# [DATA RECORDS]
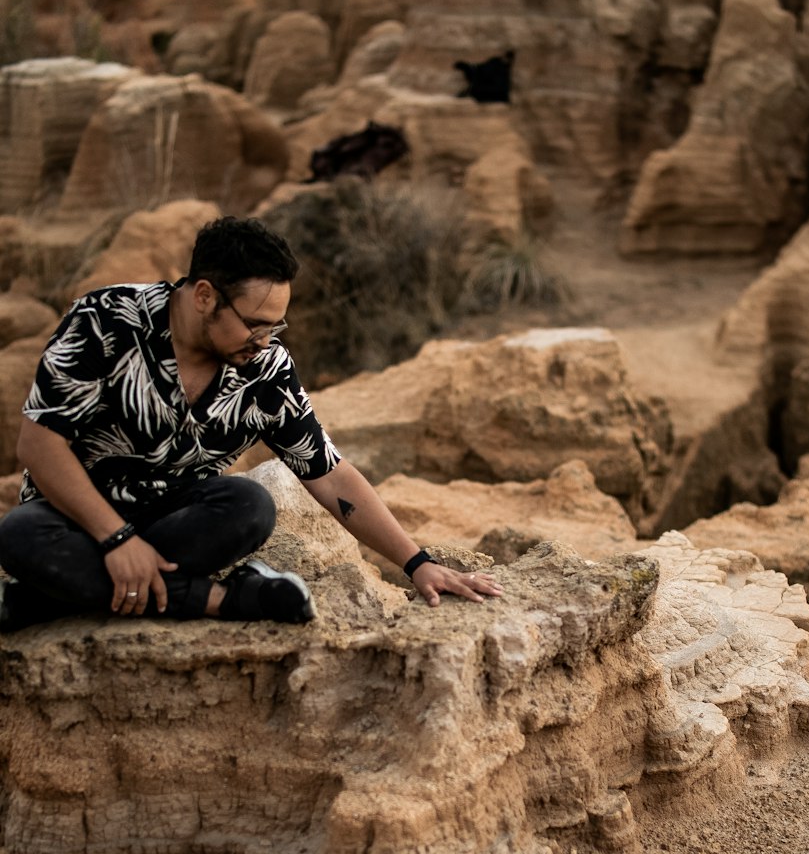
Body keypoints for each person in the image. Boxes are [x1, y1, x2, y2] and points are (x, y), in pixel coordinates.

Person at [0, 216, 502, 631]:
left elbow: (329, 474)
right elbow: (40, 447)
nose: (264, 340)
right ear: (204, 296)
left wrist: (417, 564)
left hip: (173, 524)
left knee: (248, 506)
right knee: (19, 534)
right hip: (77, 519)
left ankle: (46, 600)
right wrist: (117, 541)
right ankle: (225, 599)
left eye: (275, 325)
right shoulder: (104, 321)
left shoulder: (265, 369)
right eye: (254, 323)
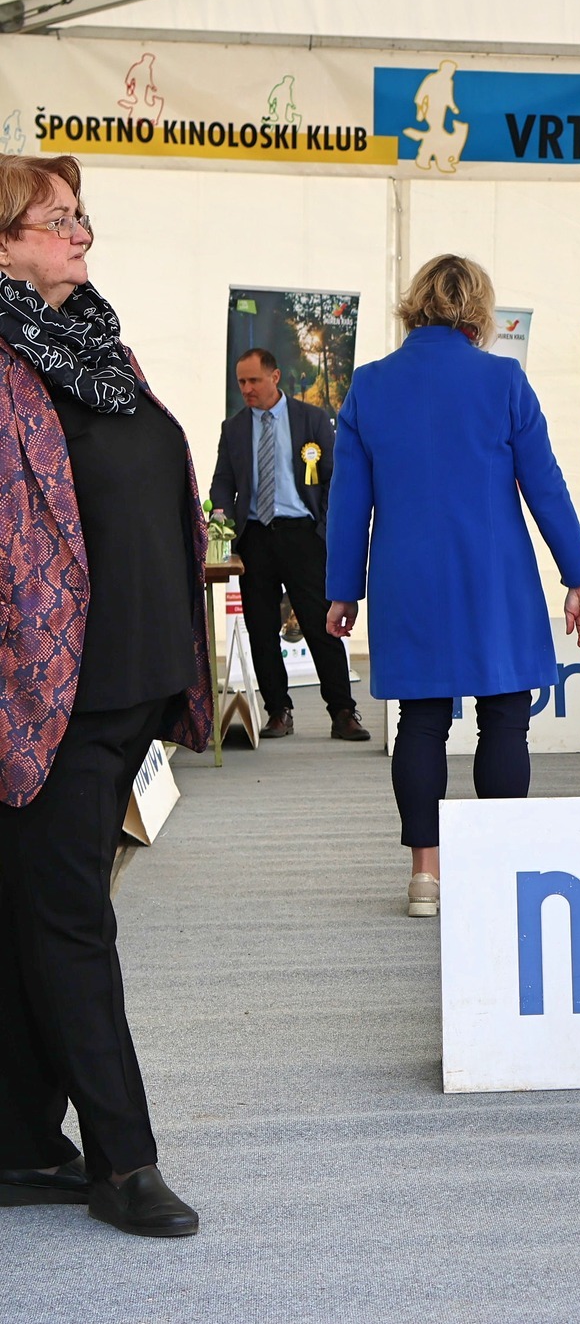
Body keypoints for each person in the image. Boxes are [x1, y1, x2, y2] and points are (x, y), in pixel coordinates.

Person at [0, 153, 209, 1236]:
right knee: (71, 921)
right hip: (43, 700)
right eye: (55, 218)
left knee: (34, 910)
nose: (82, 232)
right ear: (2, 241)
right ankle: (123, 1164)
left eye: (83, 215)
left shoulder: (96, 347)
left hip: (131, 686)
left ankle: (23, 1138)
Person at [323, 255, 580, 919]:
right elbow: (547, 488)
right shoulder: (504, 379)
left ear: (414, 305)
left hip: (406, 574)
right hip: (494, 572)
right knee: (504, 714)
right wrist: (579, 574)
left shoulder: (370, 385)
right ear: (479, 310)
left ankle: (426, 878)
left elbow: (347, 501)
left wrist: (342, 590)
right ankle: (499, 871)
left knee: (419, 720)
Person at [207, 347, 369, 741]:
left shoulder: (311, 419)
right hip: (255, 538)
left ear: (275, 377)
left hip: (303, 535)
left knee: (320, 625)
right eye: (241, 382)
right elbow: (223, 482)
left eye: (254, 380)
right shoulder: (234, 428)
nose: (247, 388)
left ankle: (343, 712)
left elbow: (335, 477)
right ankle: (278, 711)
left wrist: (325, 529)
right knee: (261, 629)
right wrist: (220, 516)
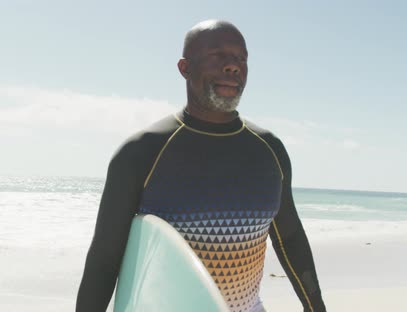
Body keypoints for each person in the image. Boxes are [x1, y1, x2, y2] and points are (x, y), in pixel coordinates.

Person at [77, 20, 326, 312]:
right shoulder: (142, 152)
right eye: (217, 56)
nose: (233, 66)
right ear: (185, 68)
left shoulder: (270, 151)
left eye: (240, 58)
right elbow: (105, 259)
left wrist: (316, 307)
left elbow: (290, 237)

# [TO DO]
If a line in the entries above contains the word "elbow", copy it.

# [ANSWER FOR THE TASK]
left elbow: (329, 474)
right elbow: (40, 447)
right elbow: (547, 488)
left elbow: (347, 501)
right elbow: (223, 482)
left elbow: (335, 477)
right elbow: (105, 259)
left elbow: (290, 237)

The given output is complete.